There are no cookie-cutter solutions for restaurant sinks and faucets. There as many ways to configure them as there are establishments that depend on them, and your plumbing setup is highly customizable. The fixtures that work in the restaurant across the street may be ill-suited for your business, and seemingly small variations in equipment can make a huge difference in how efficiently your kitchen runs. It pays to explore all the options that are available when you go to outfit your kitchen and dishroom.

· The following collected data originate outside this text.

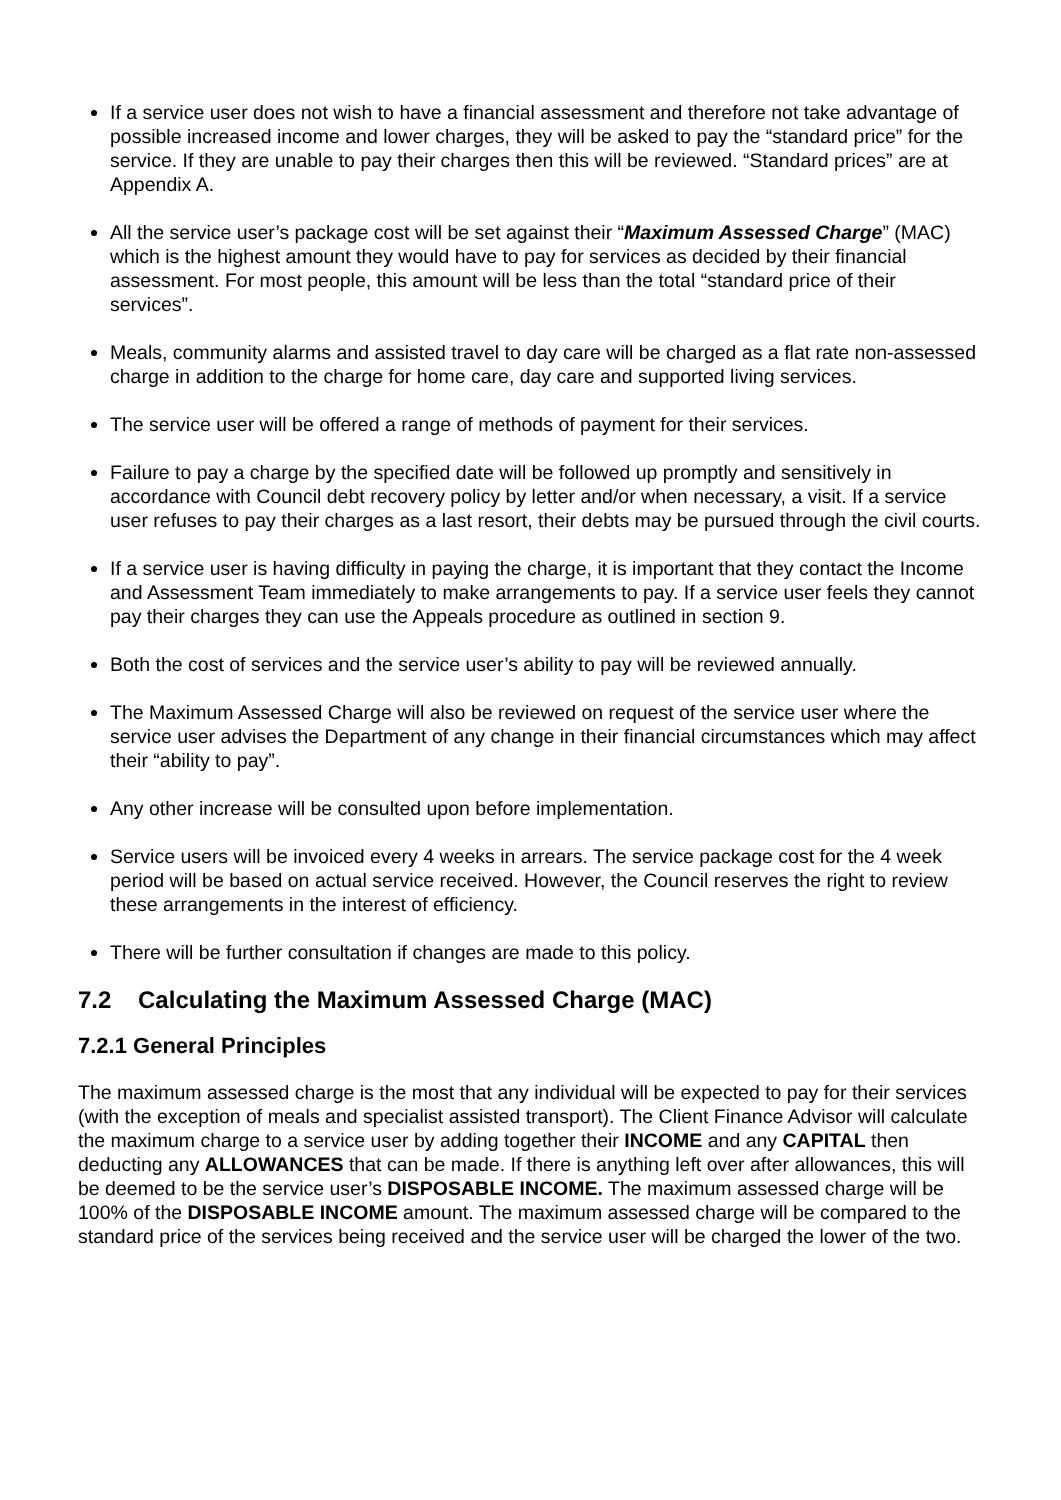If a service user does not wish to have a financial assessment and therefore not take advantage of possible increased income and lower charges, they will be asked to pay the “standard price” for the service. If they are unable to pay their charges then this will be reviewed. “Standard prices” are at Appendix A.
All the service user’s package cost will be set against their “Maximum Assessed Charge” (MAC) which is the highest amount they would have to pay for services as decided by their financial assessment. For most people, this amount will be less than the total “standard price of their services”.
Meals, community alarms and assisted travel to day care will be charged as a flat rate non-assessed charge in addition to the charge for home care, day care and supported living services.
The service user will be offered a range of methods of payment for their services.
Failure to pay a charge by the specified date will be followed up promptly and sensitively in accordance with Council debt recovery policy by letter and/or when necessary, a visit. If a service user refuses to pay their charges as a last resort, their debts may be pursued through the civil courts.
If a service user is having difficulty in paying the charge, it is important that they contact the Income and Assessment Team immediately to make arrangements to pay. If a service user feels they cannot pay their charges they can use the Appeals procedure as outlined in section 9.
Both the cost of services and the service user’s ability to pay will be reviewed annually.
The Maximum Assessed Charge will also be reviewed on request of the service user where the service user advises the Department of any change in their financial circumstances which may affect their “ability to pay”.
Any other increase will be consulted upon before implementation.
Service users will be invoiced every 4 weeks in arrears. The service package cost for the 4 week period will be based on actual service received. However, the Council reserves the right to review these arrangements in the interest of efficiency.
There will be further consultation if changes are made to this policy.
7.2 Calculating the Maximum Assessed Charge (MAC)
7.2.1 General Principles
The maximum assessed charge is the most that any individual will be expected to pay for their services (with the exception of meals and specialist assisted transport). The Client Finance Advisor will calculate the maximum charge to a service user by adding together their INCOME and any CAPITAL then deducting any ALLOWANCES that can be made. If there is anything left over after allowances, this will be deemed to be the service user’s DISPOSABLE INCOME. The maximum assessed charge will be 100% of the DISPOSABLE INCOME amount. The maximum assessed charge will be compared to the standard price of the services being received and the service user will be charged the lower of the two.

More is Not Necessarily Better
It's easy to assume that higher water flow means greater washing efficiency, but that's not necessarily the case. Low-flow commercial faucets can save a surprising amount of money on utility costs - as much as thousands of dollars annually in some establishments - without sacrificing speed and effectiveness. Lower-volume faucets can cut down on the safety risk created by wet floors and cross-contamination that can be caused by splashing water. Faucets that are too weak or too strong can even violate health codes.
3 Ways to Keep it in Code
Federal and municipal health codes have a lot to say about commercial sinks. It pays to understand them so you can make sure you're not met with an unpleasant surprise the next time the health inspector comes around. Here are a few major health code highlights to keep in mind:
You're required to have a compartment sink even if you use a warewasher. If you wash all your wares in a dishwasher, you're still required to have a fully-functional three compartment sink that's capable of being used to rinse, wash, and sanitize your equipment, cookware and dinnerware. That's a precaution in the event that your machine should stop working, you'll have a backup plan for getting your wares clean and sanitary until it can be repaired.
You're required to have designated handwashing sinks. Allowing your staff to wash their hands in restaurant sinks that are used to wash food or wares can land you in trouble. Every commercial kitchen is required to have designated handwashing sinks that are reserved strictly for that purpose. Depending on how close those commercial sinks are to food prep and cooking areas, they may be required to be fitted with side splashes as well to prevent splashing water from contaminating food.
Dishroom design is about more than convenience. The dishroom is sometimes an afterthought when it comes to laying out a commercial kitchen, that means it can get stiffed on space, but you can be sure your health inspector won't forget about it. That's why it's critical to designate separate areas for clean and dirty dishes. Allowing clean and dirty dishes to land on the same surface can land you a violation.